> _Exercise set_:
**1.** In the post on Stirling's approximation, which method is used to evaluate the integral of log(x) from 1 to n?
**2.** Carry on writing the post on Stirling's approximation, picking up after its final sentence.

> _Document section_:

Approximating Stirling's Approximation

I have always been slightly uncomfortable with Stirling’s approximation of the factorial:

$n! \simeq \sqrt{2 \pi n} \left( \frac{n}{e} \right)^n. \tag{1}$

I was uncomfortable because it just felt like magic. Sure, I could read a proof that shows it is true, but why does it work? How did Stirling come up with it? Could I have reasoned my way to this approximation on my own?

But after learning more about the history of the approximation (Dutka, 1991), I found this relationship a bit less mysterious. In fact, I think the history of this problem is a great example of street-fighting mathematics—that is, using basic mathematics, approximations, and guesswork to reason quantitatively, rather than using exact proofs.

So the goal of this post is not to prove that Stirling’s approximation is true. The goal of this post is to use basic mathematics to show it is plausible. In my mind, this was probably how early mathematicians such as Abraham de Moivre and James Stirling approached this problem. Long before they could prove that Equation $1$ was true, they had to have somehow convinced themselves that it or a similar functional form were likely. So let’s try to retrace some early steps to gain the same conviction.

Perhaps the most fundamental insight needed is that it is often easier to deal with sums rather than products; and so rather than thinking about $n!$, let’s think about its log:

$\log\!\left(n!\right) = \sum_{i=1}^{n} \log i. \tag{2}$

This looks a lot like a Riemann integral with a sub-interval width $\Delta x = 1$, which is an approximation of the integral of $\log (x)$ (Figure $1$).

Figure 1. A Riemann integral with $\Delta x = 1$ approximating the integral of $\log(x)$.

And so we already have a spark of hope, because integrals sometimes have nice, closed forms. So our very first guess might be this:

$\sum_{i=1}^{n} \log i \approx \int_1^n \log(x) dx. \tag{3}$

Conveniently, we can solve this integral using integration by parts:

$\int_1^n \log(x) dx = n \log n - n + 1, \tag{4}$

and this gives us our first approximation:

$\log(n!) \approx n \log n - n + 1. \tag{5}$

If we exponentiate both sides, we get something very promising:

$n! \approx g(n) := e \left( \frac{n}{e} \right)^n. \tag{6}$

Furthermore, notice that since $25^2 = 625$, then

$\sqrt{2\pi} \approx \sqrt{6.28} \approx 2.5 \approx e. \tag{7}$

So with nothing more than elementary calculus and napkin math, we have an approximation that appears to be within a factor of $\sqrt{n}$.

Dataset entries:
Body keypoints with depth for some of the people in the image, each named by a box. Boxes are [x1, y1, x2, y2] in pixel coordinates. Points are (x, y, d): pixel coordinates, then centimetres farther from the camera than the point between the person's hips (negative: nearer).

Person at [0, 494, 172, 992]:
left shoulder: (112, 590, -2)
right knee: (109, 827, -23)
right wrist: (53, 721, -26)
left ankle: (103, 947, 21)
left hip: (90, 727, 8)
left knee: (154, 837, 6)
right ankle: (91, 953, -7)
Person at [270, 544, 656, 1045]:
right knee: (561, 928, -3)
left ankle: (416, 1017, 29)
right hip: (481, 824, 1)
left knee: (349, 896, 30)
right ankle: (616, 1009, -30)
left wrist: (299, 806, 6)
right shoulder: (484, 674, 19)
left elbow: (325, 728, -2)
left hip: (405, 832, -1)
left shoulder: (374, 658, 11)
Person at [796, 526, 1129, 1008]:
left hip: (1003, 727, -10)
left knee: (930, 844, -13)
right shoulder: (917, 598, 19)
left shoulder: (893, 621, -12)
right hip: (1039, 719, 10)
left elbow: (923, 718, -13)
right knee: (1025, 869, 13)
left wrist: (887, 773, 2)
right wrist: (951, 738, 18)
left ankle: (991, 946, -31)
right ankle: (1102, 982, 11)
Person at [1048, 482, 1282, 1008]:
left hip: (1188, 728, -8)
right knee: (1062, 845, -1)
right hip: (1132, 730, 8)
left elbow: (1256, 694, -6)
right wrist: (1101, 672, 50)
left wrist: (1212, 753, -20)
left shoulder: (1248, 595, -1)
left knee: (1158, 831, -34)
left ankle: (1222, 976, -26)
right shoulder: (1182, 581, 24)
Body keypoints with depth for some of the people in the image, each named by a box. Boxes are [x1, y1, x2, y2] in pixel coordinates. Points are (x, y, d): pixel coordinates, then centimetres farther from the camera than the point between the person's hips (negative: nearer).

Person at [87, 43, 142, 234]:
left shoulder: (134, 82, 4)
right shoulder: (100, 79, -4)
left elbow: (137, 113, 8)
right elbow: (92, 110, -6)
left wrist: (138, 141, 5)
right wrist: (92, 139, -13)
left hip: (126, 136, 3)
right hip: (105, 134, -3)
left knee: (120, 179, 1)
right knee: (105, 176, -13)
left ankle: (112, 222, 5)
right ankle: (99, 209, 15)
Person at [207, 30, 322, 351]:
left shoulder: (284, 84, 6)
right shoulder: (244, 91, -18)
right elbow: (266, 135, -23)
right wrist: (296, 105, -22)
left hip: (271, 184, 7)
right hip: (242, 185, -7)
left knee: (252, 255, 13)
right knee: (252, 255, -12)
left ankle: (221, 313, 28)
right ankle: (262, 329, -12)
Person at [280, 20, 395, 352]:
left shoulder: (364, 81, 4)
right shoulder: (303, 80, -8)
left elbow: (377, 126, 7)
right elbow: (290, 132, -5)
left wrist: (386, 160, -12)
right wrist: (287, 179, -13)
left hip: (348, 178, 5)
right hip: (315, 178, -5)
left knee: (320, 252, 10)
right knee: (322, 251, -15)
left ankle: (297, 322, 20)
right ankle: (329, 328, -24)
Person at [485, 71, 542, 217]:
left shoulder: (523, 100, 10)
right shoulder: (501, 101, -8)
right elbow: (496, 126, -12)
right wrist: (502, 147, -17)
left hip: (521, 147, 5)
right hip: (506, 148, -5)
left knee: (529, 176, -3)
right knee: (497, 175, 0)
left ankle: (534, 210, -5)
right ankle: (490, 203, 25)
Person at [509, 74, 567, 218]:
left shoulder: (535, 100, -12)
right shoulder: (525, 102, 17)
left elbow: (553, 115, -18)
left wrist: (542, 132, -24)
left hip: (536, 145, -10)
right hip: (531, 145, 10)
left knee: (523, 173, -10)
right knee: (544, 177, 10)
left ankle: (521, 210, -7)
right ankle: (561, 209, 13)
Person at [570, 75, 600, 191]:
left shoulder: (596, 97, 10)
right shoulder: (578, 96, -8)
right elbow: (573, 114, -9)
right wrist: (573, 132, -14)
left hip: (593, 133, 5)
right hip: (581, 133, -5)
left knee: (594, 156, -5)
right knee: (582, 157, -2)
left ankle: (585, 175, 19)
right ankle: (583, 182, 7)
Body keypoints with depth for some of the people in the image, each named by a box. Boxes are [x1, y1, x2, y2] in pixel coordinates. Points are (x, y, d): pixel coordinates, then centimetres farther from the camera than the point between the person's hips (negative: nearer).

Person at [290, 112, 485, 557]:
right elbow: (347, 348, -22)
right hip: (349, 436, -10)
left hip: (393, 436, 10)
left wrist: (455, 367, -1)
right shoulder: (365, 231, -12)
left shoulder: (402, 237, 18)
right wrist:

> _Responses to the exercise_:
**1.** Integration by parts.

**2.**
But of course, if we’re early mathematicians, it might not be obvious that this is promising because we don’t know Equation $1$ a priori. What could we do? We could check if we’re onto something by computing both $n!$ and $g(n)$ for increasing values of $n$. Luckily for us, we have computers, but since $n!$ grows very, very quickly, it is hard to visualize. The last datum always dominates $y$-axis. So instead, I’ve plotted the ratio between $n!$ and $g(n)$. This ratio should be easy to visualize since it does not grow exponentially (Figure $2$).

Figure 2. The ratio between $n!$ and $g(n)$, where $g(n)$ is defined in Equation $6$.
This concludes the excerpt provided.